On 23rd Oct, Dawn and Allison had the fantastic opportunity to attend the Cambridge Rare Disease Network (CRDN) Summit 2017 at Robinson College, Cambridge.

On arrival we handed over our patient journey posters (see below) and got ourselves signed in to some new tech to follow the conference on our phones/tablets, whilst in the auditorium. The new Glisser technology allowed us to follow all the speakers slides on our devices, and/or to make personal notes, to interactively ask questions during the talks (as well as see questions posted by others and ‘like’ them) and post slides with comments directly on twitter. It was pretty cool technical innovation, if not a bit hectic to keep up with everything!

The event was opened by Alistair Kent OBE, Chair of CRDN.

We enjoyed presentations from two patient support groups:

• Kay Parkinson CEO of CRDN and Alstrom Europe who inspired the patient journey poster competition, as previously a chance poster presentation by Kay had led to collaboration to develop a drug treatment for Alstrom Syndrome.
• Daniel Lewi CEO of the CATs Foundation and new research into Tay-Sachs and Sandhoff disease being undertaken at Cambridge

The patient journey poster competition

A great innovation of the conference, and real highlight for us was the patient journey poster competition. Prior to the conference we were 1 of 33 different patient groups who took the time to produce posters to summarise their rare condition and their own patient journey. I (Allison) have never produced a poster before and have no background in Graphic Design, but with some guidance from the lovely CRDN team I gave it a go, because I felt the importance was in getting the word out about r(20) syndrome, how it affects us and what we want, not the quality of my artwork!

The posters were shared with all delegates in printed form so that everyone, whether clinician, researcher, life sciences worker, or rare disease patient, could read all about the impact of a multitude of rare diseases.
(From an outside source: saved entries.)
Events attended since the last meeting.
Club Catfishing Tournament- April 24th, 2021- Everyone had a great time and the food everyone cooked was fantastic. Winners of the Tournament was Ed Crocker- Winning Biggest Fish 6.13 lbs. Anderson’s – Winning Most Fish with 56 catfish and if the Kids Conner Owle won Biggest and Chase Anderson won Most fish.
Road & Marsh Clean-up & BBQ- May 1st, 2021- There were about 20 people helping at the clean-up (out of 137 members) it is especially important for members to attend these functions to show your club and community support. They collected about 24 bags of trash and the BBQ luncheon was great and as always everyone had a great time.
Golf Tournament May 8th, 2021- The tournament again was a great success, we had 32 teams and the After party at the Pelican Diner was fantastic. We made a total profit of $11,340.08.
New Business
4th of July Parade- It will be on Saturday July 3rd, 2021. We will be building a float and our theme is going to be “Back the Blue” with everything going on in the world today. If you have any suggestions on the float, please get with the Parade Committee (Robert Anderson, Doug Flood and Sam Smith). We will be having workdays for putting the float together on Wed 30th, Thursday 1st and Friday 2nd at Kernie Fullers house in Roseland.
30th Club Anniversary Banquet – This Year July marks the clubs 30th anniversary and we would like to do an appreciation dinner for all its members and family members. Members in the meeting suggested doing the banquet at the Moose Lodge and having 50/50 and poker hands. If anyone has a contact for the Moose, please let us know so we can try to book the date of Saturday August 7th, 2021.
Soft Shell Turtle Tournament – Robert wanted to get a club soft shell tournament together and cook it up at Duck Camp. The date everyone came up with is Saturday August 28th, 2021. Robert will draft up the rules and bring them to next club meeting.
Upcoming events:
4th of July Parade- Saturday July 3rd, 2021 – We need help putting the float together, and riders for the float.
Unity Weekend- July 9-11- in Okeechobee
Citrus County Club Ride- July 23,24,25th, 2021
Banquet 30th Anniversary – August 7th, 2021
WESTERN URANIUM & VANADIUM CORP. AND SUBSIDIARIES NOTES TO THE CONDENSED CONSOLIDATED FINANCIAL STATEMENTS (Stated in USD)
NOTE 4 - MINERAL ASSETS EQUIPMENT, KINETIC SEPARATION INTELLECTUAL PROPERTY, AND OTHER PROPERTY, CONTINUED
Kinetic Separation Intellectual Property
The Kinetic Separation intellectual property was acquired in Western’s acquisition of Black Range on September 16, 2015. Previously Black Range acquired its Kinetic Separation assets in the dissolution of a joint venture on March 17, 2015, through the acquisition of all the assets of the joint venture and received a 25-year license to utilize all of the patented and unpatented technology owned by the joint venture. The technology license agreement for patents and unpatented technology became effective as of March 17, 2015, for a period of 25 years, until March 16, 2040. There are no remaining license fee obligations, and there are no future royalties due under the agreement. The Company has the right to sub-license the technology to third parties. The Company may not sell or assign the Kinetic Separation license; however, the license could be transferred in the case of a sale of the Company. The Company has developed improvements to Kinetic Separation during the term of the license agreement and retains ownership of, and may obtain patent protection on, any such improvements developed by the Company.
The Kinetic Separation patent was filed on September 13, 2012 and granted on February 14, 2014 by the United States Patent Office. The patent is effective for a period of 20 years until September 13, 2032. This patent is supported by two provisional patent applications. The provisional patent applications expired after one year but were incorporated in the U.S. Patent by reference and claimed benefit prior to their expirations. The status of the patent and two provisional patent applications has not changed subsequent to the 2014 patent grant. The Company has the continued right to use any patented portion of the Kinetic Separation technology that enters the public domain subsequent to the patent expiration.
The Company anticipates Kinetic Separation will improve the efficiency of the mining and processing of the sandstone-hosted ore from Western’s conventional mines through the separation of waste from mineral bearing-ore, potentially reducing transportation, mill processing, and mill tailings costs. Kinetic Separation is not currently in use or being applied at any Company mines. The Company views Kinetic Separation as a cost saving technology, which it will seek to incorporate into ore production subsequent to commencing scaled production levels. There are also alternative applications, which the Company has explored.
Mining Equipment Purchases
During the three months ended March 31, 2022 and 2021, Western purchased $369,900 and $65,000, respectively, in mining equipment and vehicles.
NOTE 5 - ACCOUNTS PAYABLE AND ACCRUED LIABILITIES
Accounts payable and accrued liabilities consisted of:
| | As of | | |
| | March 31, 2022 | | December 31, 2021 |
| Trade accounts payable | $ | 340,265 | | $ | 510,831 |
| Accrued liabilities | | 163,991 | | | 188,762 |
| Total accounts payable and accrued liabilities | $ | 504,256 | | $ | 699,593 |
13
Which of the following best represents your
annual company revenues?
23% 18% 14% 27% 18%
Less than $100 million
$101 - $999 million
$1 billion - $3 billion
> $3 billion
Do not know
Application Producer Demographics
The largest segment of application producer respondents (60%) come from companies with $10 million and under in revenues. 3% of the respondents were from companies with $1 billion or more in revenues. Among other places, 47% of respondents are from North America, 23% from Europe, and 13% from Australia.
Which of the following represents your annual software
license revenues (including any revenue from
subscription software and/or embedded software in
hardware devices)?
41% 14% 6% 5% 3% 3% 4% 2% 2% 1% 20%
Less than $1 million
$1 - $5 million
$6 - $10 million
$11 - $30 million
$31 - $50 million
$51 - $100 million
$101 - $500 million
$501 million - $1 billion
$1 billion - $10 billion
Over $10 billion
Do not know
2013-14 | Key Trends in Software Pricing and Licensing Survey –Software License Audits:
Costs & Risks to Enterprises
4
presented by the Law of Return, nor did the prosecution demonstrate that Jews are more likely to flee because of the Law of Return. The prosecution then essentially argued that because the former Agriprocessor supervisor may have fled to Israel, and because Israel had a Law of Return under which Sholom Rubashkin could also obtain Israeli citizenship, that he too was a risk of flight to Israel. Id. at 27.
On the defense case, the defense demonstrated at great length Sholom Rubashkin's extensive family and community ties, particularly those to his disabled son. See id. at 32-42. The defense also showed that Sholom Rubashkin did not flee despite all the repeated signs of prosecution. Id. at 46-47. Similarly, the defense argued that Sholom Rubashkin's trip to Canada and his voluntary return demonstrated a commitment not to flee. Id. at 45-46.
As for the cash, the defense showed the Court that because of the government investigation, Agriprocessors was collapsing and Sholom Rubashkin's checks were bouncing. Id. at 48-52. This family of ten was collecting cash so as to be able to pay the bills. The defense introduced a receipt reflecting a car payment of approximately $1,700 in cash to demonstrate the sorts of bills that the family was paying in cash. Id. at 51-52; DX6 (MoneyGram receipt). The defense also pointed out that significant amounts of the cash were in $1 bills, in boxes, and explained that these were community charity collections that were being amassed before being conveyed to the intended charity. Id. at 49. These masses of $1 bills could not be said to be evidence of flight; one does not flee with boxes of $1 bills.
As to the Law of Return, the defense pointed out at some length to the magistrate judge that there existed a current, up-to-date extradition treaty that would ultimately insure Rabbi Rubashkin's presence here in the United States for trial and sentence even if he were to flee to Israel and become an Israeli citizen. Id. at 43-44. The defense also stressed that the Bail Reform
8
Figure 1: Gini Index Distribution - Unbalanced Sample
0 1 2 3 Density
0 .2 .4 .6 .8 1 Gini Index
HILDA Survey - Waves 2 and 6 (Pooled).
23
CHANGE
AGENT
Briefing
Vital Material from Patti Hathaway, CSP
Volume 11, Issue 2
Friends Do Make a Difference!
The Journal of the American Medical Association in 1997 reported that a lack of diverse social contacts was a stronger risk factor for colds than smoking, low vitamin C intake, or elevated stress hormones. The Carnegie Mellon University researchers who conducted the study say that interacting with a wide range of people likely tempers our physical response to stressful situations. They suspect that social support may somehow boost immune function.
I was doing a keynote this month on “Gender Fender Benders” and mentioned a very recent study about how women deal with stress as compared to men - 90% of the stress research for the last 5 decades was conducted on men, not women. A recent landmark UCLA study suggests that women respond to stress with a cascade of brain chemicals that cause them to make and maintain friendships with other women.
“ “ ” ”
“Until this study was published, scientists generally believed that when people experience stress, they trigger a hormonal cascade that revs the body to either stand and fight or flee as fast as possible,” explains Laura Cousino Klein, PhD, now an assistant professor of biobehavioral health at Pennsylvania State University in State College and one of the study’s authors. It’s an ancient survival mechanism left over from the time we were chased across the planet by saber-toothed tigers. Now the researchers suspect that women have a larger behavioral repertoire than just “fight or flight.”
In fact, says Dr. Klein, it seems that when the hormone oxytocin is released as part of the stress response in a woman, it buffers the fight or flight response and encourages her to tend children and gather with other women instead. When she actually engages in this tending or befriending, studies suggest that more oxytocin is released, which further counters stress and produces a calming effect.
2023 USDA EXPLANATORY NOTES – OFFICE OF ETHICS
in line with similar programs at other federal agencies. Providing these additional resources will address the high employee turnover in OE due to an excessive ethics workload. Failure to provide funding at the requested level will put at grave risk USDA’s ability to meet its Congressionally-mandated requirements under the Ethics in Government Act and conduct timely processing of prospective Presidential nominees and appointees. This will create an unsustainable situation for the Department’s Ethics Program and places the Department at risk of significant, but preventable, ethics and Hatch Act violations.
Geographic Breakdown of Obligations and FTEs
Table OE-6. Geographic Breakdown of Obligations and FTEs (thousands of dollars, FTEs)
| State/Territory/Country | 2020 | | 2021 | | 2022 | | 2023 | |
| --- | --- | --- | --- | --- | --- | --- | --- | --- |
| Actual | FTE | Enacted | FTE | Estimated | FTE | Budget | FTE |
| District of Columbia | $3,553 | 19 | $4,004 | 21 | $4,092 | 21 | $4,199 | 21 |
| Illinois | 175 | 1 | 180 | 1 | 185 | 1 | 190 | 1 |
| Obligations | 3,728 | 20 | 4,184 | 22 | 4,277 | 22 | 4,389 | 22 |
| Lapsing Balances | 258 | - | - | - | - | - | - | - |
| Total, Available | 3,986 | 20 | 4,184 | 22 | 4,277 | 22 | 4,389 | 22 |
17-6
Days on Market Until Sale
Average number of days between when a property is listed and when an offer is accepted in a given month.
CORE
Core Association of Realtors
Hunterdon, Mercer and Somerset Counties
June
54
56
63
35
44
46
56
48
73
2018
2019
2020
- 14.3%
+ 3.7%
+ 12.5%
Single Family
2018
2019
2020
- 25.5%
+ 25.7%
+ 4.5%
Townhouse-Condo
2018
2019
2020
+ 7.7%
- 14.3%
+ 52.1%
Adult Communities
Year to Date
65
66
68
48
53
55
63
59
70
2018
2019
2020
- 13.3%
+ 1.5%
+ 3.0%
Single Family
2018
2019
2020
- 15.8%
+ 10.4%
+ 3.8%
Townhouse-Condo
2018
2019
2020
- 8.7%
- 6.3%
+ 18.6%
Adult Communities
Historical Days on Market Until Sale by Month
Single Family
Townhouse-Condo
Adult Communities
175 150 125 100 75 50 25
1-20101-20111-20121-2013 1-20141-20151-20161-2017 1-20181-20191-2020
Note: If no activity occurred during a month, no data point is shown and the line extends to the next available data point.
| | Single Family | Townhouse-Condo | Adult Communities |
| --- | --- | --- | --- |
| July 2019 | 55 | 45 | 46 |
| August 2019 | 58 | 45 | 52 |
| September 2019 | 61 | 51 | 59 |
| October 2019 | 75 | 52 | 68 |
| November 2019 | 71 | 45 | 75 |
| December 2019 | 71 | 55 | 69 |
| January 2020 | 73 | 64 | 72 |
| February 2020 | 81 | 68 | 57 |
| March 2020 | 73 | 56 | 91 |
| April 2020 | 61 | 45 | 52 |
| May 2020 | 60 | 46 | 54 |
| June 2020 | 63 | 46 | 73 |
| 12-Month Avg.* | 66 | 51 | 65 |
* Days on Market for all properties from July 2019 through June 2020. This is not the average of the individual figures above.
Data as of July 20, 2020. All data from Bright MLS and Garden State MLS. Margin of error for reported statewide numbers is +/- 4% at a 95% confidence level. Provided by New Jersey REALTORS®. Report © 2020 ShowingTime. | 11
CRDN also have plans to continue circulating our posters at future events over the coming months, so the reach for raising awareness is huge.

You can download a copy of our poster and/or patient journey below:

•  Poster (best printed A0 size)
•  Patient journey

Even more excitingly five poster authors were selected to give a five-minute lightning talk during the conference, telling the audience a little about their condition and their three wishes for the future. Unfortunately, our poster wasn’t shortlisted as we were up against some very stiff competition, but it was great to hear their wishes, which were often pertinent to all!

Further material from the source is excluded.